12 Soweit der Revisionswerber - ebenfalls unter dem Gesichtspunkt einer Rechtsfrage von grundsätzlicher Bedeutung - das Unterbleiben einer mündlichen Verhandlung rügt, ist ihm zu erwidern, dass das Absehen von der Verhandlung im vorliegenden Fall ausnahmsweise gemäß § 24 Abs. 4 VwGVG gerechtfertigt war. Die Höhe der eingeforderten Beitragsschuld war (mit Ausnahme des als solchen unstrittigen Wohnbauförderungsbeitrags) bereits rechtskräftig festgestellt, und die für die Beurteilung der Einforderungsverjährung wesentlichen Tatsachen waren ebenfalls unstrittig, sodass insofern nur mehr eine - vom Verwaltungsgerichtshof schon ausjudizierte - Rechtsfrage zu lösen war. Was aber die Verzugszinsen betrifft, so ging es lediglich um eine Berechnungsfrage, bei der nicht ersichtlich ist, inwiefern es zu ihrer Klärung einer mündlichen Erörterung bedurft hätte (vgl. zum Absehen von einer Verhandlung, wenn keine Fragen der Glaubwürdigkeit zu beurteilen sind, die Tatsachen nicht bestritten werden und das Gericht auf der Grundlage der schriftlichen Stellungnahmen und der Aktenlage entscheiden kann, sowie bei eher technischen Fragen wie etwa in Sozialversicherungsfällen zB auch EGMR 18.7.2013, Schädler-Eberle/Liechtenstein, 56422/09, Rn 97 ff).

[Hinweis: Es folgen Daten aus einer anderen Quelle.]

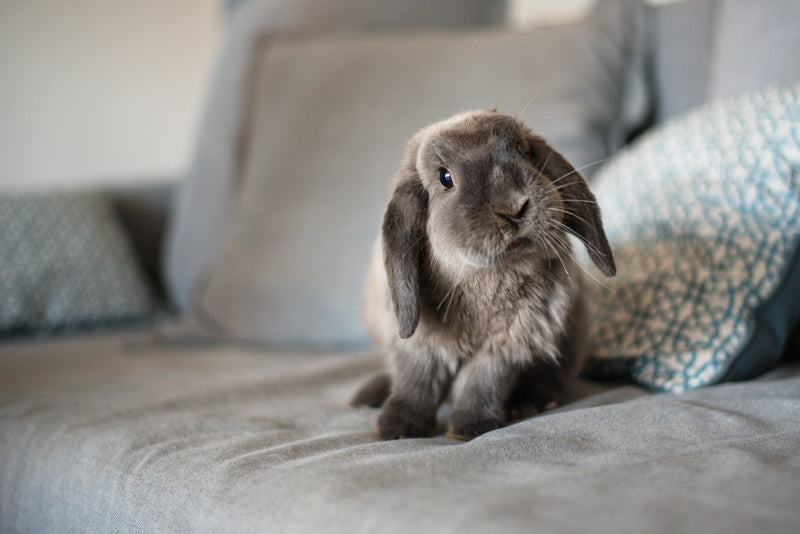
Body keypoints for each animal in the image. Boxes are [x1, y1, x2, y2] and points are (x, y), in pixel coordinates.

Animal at [351, 110, 616, 440]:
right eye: (445, 177)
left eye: (520, 151)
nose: (514, 208)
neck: (486, 277)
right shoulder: (420, 344)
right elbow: (416, 381)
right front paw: (396, 427)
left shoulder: (507, 345)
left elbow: (482, 383)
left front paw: (470, 427)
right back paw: (369, 395)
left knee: (554, 379)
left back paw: (530, 403)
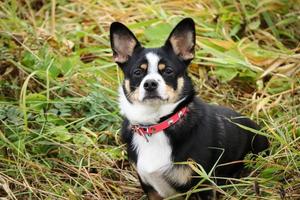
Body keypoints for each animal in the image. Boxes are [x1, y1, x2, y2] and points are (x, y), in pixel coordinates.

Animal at [109, 18, 268, 199]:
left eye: (168, 71)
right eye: (137, 72)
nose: (150, 84)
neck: (157, 125)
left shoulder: (202, 186)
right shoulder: (149, 187)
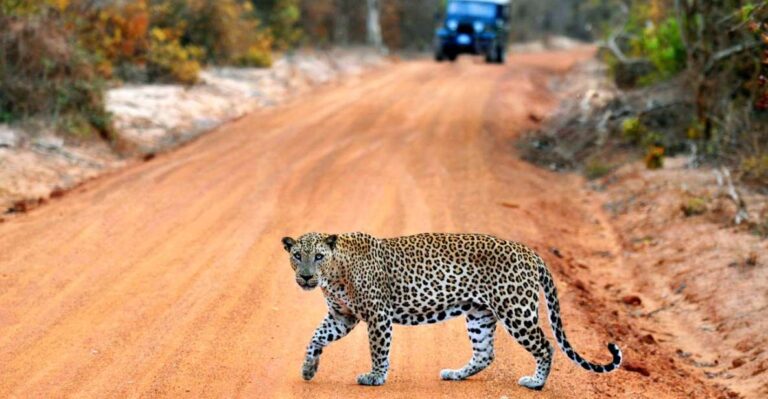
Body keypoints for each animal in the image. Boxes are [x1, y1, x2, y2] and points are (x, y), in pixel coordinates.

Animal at [282, 231, 624, 390]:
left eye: (319, 256)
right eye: (298, 255)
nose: (306, 277)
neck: (335, 274)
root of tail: (529, 252)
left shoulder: (378, 315)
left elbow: (378, 349)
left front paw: (375, 377)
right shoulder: (342, 317)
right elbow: (316, 337)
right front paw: (308, 369)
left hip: (516, 310)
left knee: (545, 345)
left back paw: (536, 383)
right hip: (479, 314)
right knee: (485, 354)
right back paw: (455, 374)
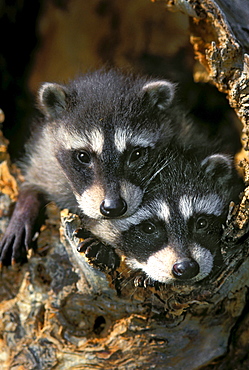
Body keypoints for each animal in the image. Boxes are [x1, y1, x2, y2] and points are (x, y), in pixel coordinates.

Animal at [0, 69, 195, 266]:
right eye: (83, 156)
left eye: (136, 154)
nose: (113, 207)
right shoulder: (45, 154)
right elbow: (35, 178)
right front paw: (25, 206)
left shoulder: (184, 133)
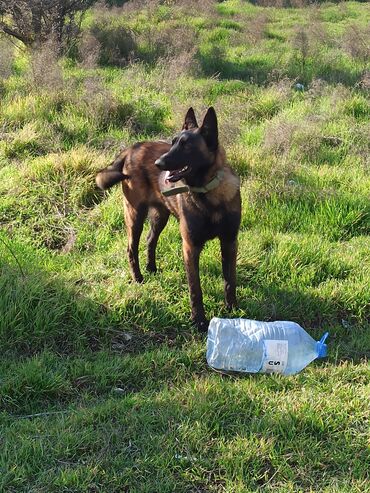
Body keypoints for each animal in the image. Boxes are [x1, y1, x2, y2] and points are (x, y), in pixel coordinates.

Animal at [95, 107, 240, 330]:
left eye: (186, 146)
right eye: (173, 143)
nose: (158, 163)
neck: (208, 194)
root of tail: (131, 149)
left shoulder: (230, 242)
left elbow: (230, 280)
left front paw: (232, 310)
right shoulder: (190, 246)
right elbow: (195, 289)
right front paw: (199, 320)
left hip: (159, 217)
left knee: (150, 240)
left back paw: (151, 268)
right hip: (135, 215)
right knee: (131, 248)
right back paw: (138, 278)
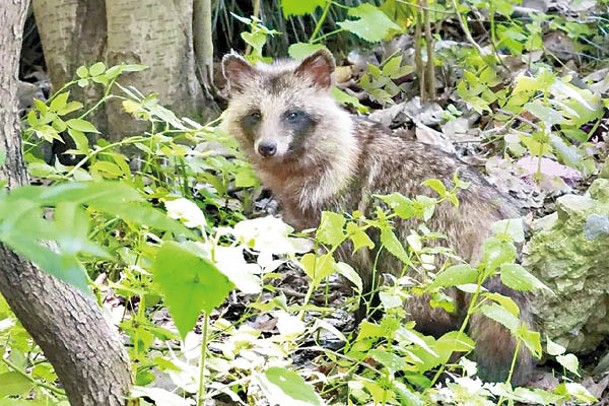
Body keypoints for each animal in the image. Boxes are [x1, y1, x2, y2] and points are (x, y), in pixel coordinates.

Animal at [222, 48, 532, 384]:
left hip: (425, 252)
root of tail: (494, 217)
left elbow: (364, 288)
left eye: (292, 114)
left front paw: (356, 337)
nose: (267, 147)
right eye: (256, 115)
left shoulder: (349, 227)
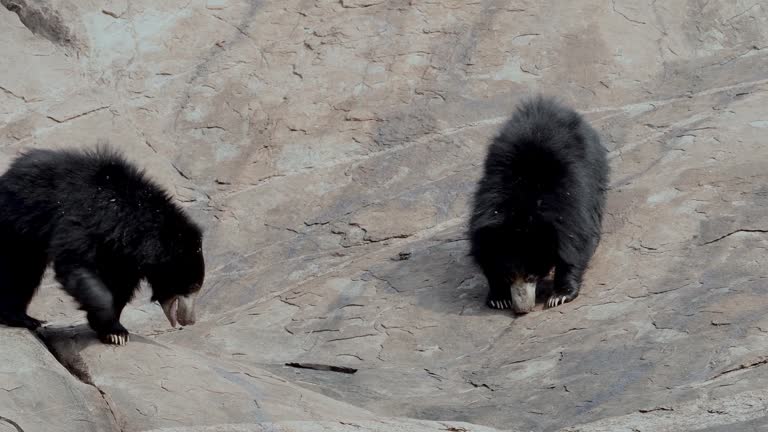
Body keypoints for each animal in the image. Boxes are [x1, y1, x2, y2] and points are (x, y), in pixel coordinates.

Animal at [0, 147, 204, 346]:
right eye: (193, 286)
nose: (190, 320)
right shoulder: (86, 217)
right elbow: (77, 264)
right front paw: (115, 331)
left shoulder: (124, 254)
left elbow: (120, 284)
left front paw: (111, 331)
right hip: (18, 222)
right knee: (20, 269)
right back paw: (23, 319)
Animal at [472, 96, 608, 314]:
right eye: (509, 276)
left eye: (531, 276)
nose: (522, 309)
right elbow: (486, 257)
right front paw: (499, 298)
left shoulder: (570, 205)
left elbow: (575, 246)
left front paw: (559, 296)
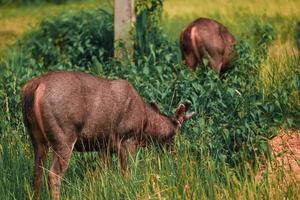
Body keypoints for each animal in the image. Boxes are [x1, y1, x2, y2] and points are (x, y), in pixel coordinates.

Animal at [20, 71, 195, 199]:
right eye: (173, 135)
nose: (173, 153)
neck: (145, 124)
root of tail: (34, 88)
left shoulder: (105, 146)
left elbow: (101, 174)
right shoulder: (127, 140)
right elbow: (127, 173)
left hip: (36, 138)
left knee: (36, 173)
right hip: (63, 135)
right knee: (53, 175)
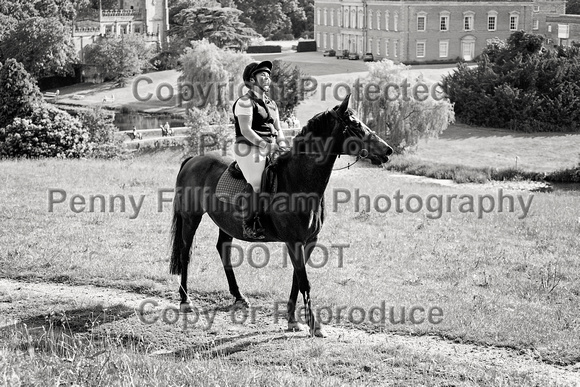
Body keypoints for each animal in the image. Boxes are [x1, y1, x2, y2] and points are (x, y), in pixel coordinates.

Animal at [170, 94, 392, 336]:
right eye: (355, 125)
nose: (388, 150)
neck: (298, 180)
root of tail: (193, 159)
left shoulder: (308, 240)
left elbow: (297, 278)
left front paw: (292, 319)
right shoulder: (293, 240)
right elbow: (304, 281)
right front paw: (314, 325)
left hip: (226, 223)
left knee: (223, 249)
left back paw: (239, 297)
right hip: (191, 218)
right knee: (186, 253)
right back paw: (185, 300)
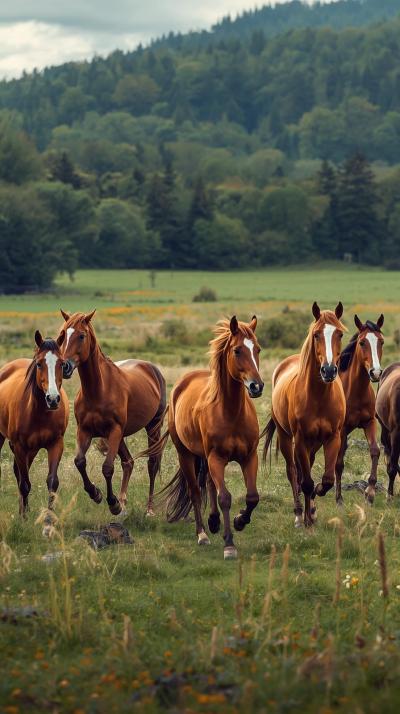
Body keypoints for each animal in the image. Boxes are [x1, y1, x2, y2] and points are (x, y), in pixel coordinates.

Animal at [0, 331, 68, 526]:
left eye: (62, 363)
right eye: (39, 364)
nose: (53, 399)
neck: (40, 413)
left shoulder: (56, 444)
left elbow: (52, 482)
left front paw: (49, 518)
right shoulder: (19, 446)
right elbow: (25, 484)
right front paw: (23, 519)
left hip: (32, 449)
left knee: (19, 472)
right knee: (21, 477)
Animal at [58, 310, 166, 516]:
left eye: (81, 336)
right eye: (62, 336)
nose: (65, 367)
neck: (98, 390)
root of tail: (151, 368)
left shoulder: (114, 430)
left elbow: (107, 468)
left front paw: (112, 503)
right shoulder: (84, 431)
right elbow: (79, 462)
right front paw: (96, 494)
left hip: (152, 427)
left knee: (152, 463)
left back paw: (148, 509)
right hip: (122, 435)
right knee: (128, 462)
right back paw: (123, 501)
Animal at [153, 315, 263, 560]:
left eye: (257, 349)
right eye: (237, 350)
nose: (257, 386)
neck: (231, 413)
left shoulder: (249, 457)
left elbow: (252, 497)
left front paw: (239, 521)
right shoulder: (216, 458)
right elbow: (225, 497)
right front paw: (229, 544)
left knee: (210, 485)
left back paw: (214, 522)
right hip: (187, 455)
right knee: (196, 491)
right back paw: (203, 533)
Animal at [262, 302, 346, 527]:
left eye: (340, 334)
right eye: (316, 334)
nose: (328, 371)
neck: (319, 397)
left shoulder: (333, 437)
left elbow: (327, 480)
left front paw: (315, 507)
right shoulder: (299, 439)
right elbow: (306, 482)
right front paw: (306, 519)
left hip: (314, 443)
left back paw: (311, 510)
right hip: (286, 437)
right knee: (293, 472)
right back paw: (300, 513)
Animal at [335, 314, 384, 505]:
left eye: (381, 342)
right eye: (362, 342)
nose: (375, 373)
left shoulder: (369, 423)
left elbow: (375, 451)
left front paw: (370, 493)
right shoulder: (342, 429)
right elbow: (339, 463)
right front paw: (339, 499)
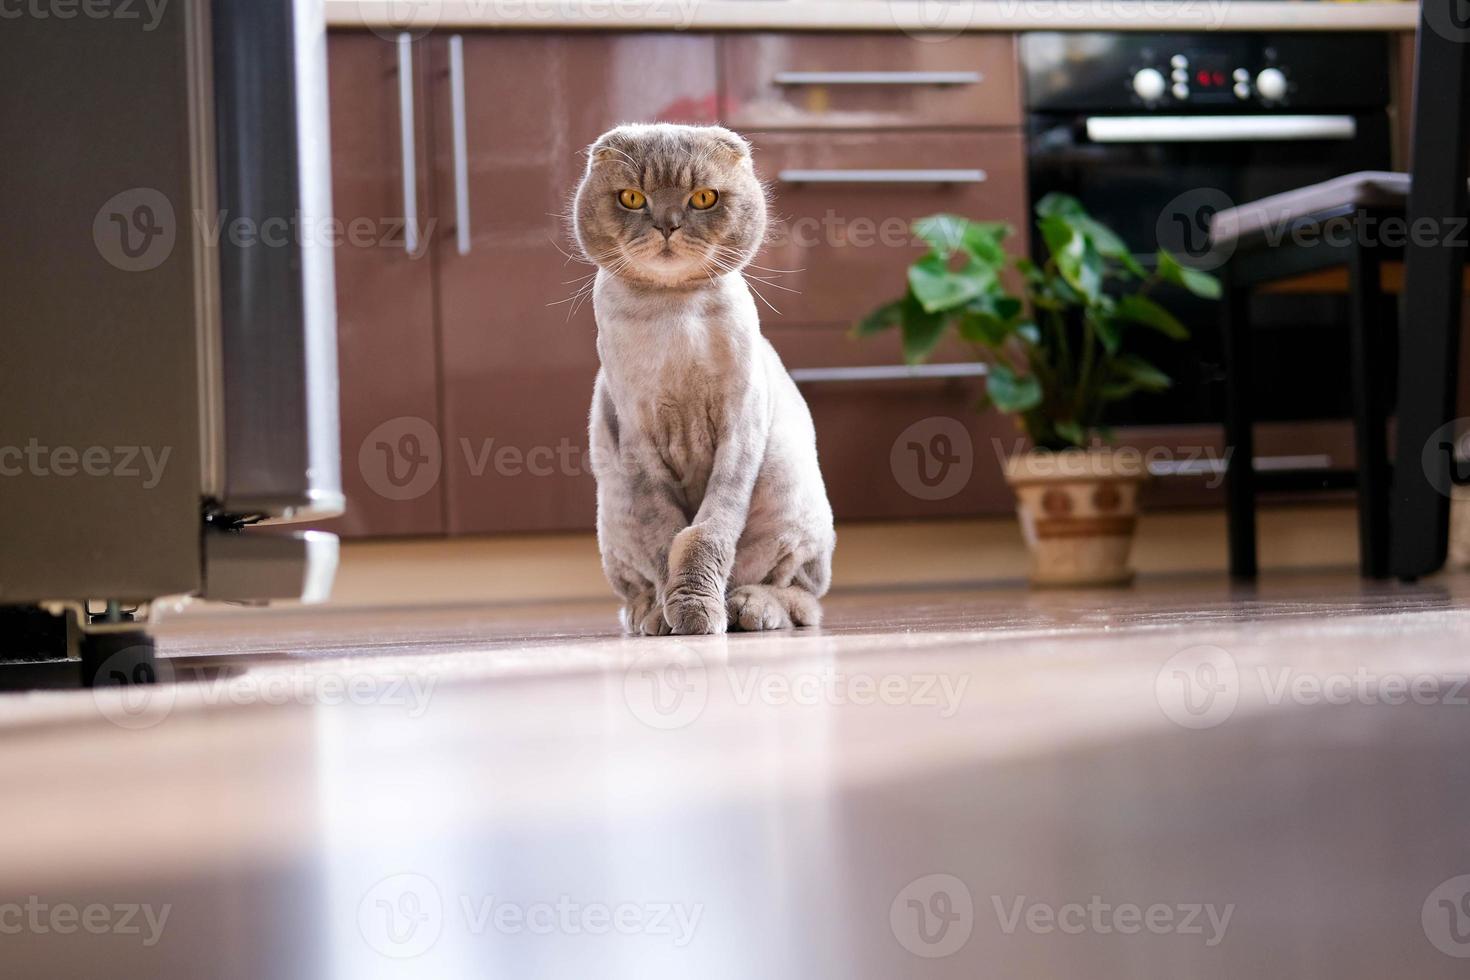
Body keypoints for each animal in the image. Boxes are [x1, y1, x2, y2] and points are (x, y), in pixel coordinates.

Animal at [570, 124, 834, 637]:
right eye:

13 Schließlich bringt der Revisionswerber vor, dass die lange Dauer des Verfahrens im Widerspruch zu seinem Recht auf Entscheidung in einem fairen Verfahren innerhalb angemessener Frist nach Art. 6 EMRK stehe. Von der Dauer des Verfahrens hängt die Rechtmäßigkeit des angefochtenen Erkenntnisses aber nicht ab. Verzögerungen im Verfahren vor dem Bundesverwaltungsgericht wären vielmehr mit Säumnisbeschwerde geltend zu machen gewesen.

14 In der Revision werden somit keine Rechtsfragen aufgeworfen, denen im Sinne des Art. 133 Abs. 4 B-VG grundsätzliche Bedeutung zukäme. Die Revision war daher zurückzuweisen.